▶ Passage to read:
Adding utility functions for checkpoints and the lightning template

automl · Oct 19, 2023 · 61103db · 61103db
1 parent d75430d
commit 61103db
Show file tree

Hide file tree

Showing 4 changed files with 339 additions and 74 deletions.
diff --git a/neps_examples/convenience/neps_x_lightning.py b/neps_examples/convenience/neps_x_lightning.py
@@ -59,6 +59,7 @@
 from torchvision.transforms import transforms
 
 import neps
+from neps.utils.common import get_initial_directory, load_lightning_checkpoint
 
 #############################################################
 # Definig the seeds for reproducibility
@@ -70,39 +71,6 @@ def set_seed(seed=123):
     random.seed(seed)
 
 
-#############################################################
-# Function to get the initial directory used for storing tfevent files and
-# checkpoints
-
-
-def initial_directory(pipeline_directory: Path) -> Path:
-    """
-    Find the initial directory based on its existence and the presence of
-    the "previous_config.id" file.
-
-    Args:
-        pipeline_directory (Path): The starting directory to search from.
-
-    Returns:
-        Path: The initial directory.
-    """
-    while True:
-        # Get the id of the previous directory
-        previous_pipeline_directory_id = pipeline_directory / "previous_config.id"
-
-        # Get the directory where all configs are saved
-        optim_result_dir = pipeline_directory.parent
-
-        if previous_pipeline_directory_id.exists():
-            # Get and join to the previous path according to the id
-            with open(previous_pipeline_directory_id) as config_id_file:
-                id = config_id_file.read()
-                pipeline_directory = optim_result_dir / f"config_{id}"
-        else:
-            # Initial directory found
-            return pipeline_directory
-
-
 #############################################################
 # Define the lightning model
 
@@ -299,7 +267,7 @@ def search_space() -> dict:
 
 def run_pipeline(pipeline_directory, previous_pipeline_directory, **config) -> dict:
     # Initialize the first directory to store the event and checkpoints files
-    init_dir = initial_directory(pipeline_directory)
+    init_dir = get_initial_directory(pipeline_directory)
     checkpoint_dir = init_dir / "checkpoints"
 
     # Initialize the model and checkpoint dir
@@ -316,23 +284,16 @@ def run_pipeline(pipeline_directory, previous_pipeline_directory, **config) -> d
         filename="{epoch}-{val_loss:.2f}",
     )
 
-    # Initialize variables for checkpoint tracking progress
-    previously_spent_epochs = 0
-    checkpoint_path = None
-
-    if previous_pipeline_directory:
-        # Search for possible checkpoints to continue training
-        ckpt_files = glob.glob(str(checkpoint_dir / "*.ckpt"))

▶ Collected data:
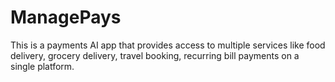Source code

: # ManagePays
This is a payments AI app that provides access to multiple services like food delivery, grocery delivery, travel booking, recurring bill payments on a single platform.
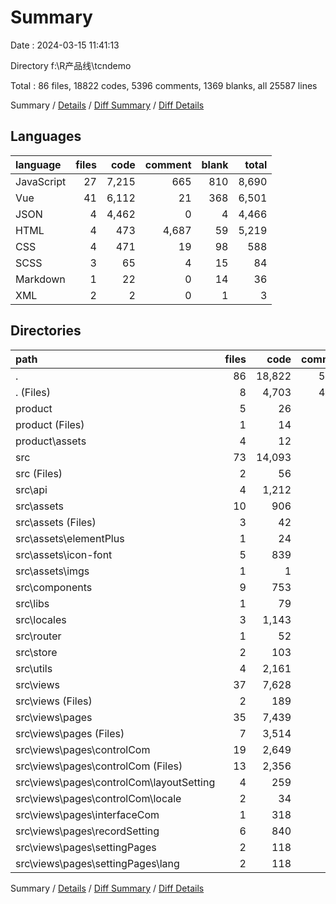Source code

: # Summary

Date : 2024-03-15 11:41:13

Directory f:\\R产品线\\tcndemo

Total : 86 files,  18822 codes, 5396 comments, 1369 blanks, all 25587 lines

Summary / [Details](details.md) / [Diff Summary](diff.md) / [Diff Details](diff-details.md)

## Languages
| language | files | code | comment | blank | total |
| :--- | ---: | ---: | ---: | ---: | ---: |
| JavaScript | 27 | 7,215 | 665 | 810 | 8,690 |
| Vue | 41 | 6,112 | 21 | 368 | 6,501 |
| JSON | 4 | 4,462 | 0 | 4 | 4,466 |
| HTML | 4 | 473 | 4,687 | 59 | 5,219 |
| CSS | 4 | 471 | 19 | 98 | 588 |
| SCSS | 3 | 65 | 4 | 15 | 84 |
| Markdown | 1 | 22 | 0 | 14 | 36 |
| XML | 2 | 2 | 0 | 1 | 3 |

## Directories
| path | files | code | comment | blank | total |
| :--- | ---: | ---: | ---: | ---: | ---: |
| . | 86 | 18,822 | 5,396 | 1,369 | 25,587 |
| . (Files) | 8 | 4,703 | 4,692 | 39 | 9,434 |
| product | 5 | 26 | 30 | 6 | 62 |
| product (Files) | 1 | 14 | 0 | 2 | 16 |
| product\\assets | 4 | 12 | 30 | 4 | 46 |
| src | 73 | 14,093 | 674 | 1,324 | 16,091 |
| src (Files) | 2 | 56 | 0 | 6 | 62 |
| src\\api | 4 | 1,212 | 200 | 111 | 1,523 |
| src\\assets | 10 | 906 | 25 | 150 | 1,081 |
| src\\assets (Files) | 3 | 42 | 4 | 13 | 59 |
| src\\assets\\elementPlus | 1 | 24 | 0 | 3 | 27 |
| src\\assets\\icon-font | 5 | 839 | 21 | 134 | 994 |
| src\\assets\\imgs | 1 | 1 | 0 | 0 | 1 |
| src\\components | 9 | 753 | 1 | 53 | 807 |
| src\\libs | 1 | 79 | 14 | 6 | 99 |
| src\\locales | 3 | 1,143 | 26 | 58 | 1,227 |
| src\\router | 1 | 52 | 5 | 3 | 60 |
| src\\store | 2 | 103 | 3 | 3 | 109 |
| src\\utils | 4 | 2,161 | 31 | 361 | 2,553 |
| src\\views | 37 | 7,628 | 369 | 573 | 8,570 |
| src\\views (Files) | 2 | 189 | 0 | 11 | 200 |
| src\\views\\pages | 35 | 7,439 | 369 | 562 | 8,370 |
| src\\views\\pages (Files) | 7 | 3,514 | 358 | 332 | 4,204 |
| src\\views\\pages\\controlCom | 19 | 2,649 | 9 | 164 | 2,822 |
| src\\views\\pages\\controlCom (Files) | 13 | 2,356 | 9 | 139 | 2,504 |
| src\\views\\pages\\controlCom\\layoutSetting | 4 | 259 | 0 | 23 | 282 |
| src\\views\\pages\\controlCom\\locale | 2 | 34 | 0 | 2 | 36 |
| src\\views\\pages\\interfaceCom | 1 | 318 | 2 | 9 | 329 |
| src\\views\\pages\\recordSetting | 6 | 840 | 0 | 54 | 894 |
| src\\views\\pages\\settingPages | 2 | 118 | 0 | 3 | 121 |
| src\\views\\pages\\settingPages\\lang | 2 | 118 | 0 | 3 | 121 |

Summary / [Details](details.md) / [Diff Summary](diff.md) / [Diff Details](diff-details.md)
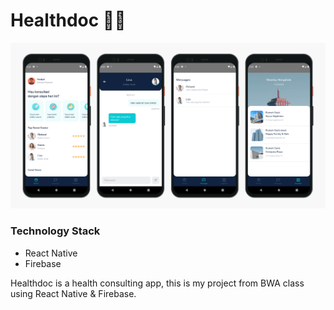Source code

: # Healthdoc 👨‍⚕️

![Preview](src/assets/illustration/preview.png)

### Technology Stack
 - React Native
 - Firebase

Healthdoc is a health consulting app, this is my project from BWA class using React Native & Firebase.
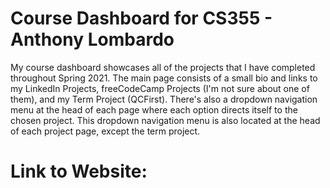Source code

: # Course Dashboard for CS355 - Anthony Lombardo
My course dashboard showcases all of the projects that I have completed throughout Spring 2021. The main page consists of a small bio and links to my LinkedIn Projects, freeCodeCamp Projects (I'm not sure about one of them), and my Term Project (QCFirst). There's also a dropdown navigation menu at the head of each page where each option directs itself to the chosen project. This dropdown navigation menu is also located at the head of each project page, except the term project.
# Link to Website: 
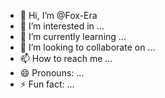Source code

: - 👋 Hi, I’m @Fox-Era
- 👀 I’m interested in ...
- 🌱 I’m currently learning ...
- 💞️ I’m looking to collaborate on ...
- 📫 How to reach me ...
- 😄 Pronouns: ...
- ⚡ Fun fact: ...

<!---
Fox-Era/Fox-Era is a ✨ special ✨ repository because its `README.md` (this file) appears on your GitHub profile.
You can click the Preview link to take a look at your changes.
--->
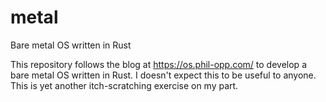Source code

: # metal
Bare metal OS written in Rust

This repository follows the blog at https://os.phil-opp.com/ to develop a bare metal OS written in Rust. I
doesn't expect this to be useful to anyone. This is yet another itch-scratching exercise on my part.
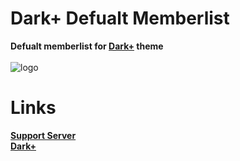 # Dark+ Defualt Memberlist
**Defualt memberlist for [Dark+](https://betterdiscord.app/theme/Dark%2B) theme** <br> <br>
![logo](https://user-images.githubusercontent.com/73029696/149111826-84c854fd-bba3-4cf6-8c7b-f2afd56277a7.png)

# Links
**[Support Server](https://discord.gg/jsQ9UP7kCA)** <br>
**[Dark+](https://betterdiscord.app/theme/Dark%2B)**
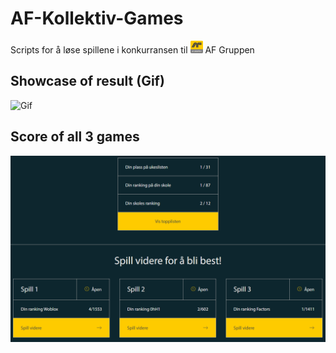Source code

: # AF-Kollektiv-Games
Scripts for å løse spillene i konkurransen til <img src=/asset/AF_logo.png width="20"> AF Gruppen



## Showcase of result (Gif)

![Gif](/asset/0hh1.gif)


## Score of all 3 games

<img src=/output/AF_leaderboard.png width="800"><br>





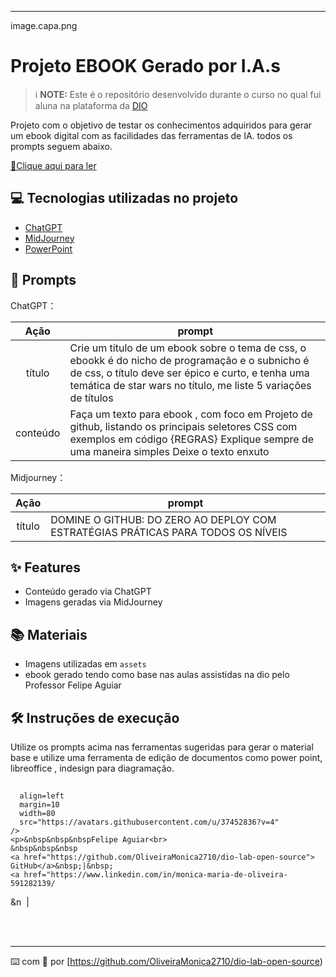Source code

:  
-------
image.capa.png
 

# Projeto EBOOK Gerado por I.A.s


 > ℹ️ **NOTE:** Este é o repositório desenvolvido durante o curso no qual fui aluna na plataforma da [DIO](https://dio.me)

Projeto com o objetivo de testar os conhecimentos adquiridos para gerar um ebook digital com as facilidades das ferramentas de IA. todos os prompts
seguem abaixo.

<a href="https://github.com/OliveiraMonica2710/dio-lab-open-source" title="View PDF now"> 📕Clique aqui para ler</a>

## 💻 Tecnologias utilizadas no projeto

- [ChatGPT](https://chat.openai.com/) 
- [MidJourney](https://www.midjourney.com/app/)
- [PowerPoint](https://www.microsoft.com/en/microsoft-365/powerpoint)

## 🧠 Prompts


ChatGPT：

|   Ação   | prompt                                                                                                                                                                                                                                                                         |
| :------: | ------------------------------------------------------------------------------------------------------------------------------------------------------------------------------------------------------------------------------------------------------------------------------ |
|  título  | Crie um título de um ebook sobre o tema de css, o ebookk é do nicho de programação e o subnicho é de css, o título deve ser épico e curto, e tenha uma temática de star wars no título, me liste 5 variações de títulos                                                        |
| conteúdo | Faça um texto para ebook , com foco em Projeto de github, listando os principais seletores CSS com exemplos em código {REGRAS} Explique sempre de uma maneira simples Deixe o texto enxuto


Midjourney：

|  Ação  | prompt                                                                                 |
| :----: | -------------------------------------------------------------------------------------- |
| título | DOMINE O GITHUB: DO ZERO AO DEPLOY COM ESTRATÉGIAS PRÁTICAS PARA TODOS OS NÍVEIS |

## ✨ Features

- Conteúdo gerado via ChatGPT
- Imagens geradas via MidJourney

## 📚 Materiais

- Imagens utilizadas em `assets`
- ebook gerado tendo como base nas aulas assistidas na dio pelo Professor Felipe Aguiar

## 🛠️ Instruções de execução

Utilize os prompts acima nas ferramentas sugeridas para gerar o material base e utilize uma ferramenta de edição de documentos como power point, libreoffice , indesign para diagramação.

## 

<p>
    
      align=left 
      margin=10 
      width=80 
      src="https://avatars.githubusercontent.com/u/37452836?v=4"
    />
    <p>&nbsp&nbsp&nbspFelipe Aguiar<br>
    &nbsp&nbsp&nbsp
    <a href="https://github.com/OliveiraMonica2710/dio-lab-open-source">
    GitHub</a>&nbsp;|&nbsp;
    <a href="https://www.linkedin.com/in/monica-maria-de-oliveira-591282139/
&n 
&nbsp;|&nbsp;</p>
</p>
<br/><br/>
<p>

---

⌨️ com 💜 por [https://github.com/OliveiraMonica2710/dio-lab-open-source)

▶ Work item A:
From the commit diff, extract the passage that begins at the words "Adding utility functions" and ends after the words "and 74 deletions.".
▶ Work item B:
Please continue the commit diff from the point where it stops.

▶ Written response A:
Adding utility functions for checkpoints and the lightning template

automl · Oct 19, 2023 · 61103db · 61103db
1 parent d75430d
commit 61103db
Show file tree

Hide file tree

Showing 4 changed files with 339 additions and 74 deletions.

▶ Written response B:
+    # Use this function to load the previous checkpoint if it exists
+    checkpoint_path, checkpoint = load_lightning_checkpoint(
+        previous_pipeline_directory=previous_pipeline_directory,
+        checkpoint_dir=checkpoint_dir,
+    )
 
-        if ckpt_files:
-            # Load the checkpoint and retrieve necessary data
-            checkpoint_path = ckpt_files[-1]
-            checkpoint = torch.load(checkpoint_path)
-            previously_spent_epochs = checkpoint["epoch"]
-        else:
-            raise FileNotFoundError(
-                "No checkpoint files were located in the checkpoint directory"
-            )
+    if checkpoint is None:
+        previously_spent_epochs = 0
+    else:
+        previously_spent_epochs = checkpoint["epoch"]
 
     # Create a PyTorch Lightning Trainer
     epochs = config["epochs"]

diff --git a/neps_examples/template/lightning_template.py b/neps_examples/template/lightning_template.py
@@ -0,0 +1,154 @@
+"""
+This code is not runnable but should serve as a guide to a successful neps run
+using using pytorch lightning and priorband as a searcher.
+
+Steps:
+1. Create search space with a fidelity parameter.
+2. Create run_pipeline which includes:
+    A. Start by getting the initial directory, which will be used to store TensorBoard
+       event files and checkpoint files.
+    B. Initialize the lightning model.
+    C. Create the TensorBoard logger and the checkpoint callback.
+    D. Check for any existing checkpoint files and load checkpoint data.
+    E. Create a PyTorch Lightning Trainer.
+    F. Train the model, calculate metrics, and test the model.
+3. Use neps.run and specify "priorband" as the searcher.
+
+For a more detailed guide, please refer to:
+https://github.com/automl/neps/blob/master/neps_examples/convenience/neps_x_lightning.py
+"""
+import logging
+
+import lightning as L
+import torch
+from lightning.pytorch.callbacks import ModelCheckpoint
+from lightning.pytorch.loggers import TensorBoardLogger
+
+import neps
+from neps.utils.common import get_initial_directory, load_lightning_checkpoint
+
+# 1. Create the pipeline_space
+
+
+def pipeline_space() -> dict:
+    # Define a dictionary to represent the hyperparameter search space
+    space = dict(
+        lr=neps.FloatParameter(lower=1e-5, upper=1e-2, log=True, default=1e-3),
+        optimizer=neps.CategoricalParameter(choices=["Adam", "SGD"], default="Adam"),
+        epochs=neps.IntegerParameter(lower=1, upper=9, log=False, is_fidelity=True),
+    )
+    return space
+
+
+# 2. Create the lightning module
+
+
+class LitModel(L.LightningModule):
+    def __init__(self, configuration: dict):
+        super().__init__()
+
+        self.save_hyperparameters(configuration)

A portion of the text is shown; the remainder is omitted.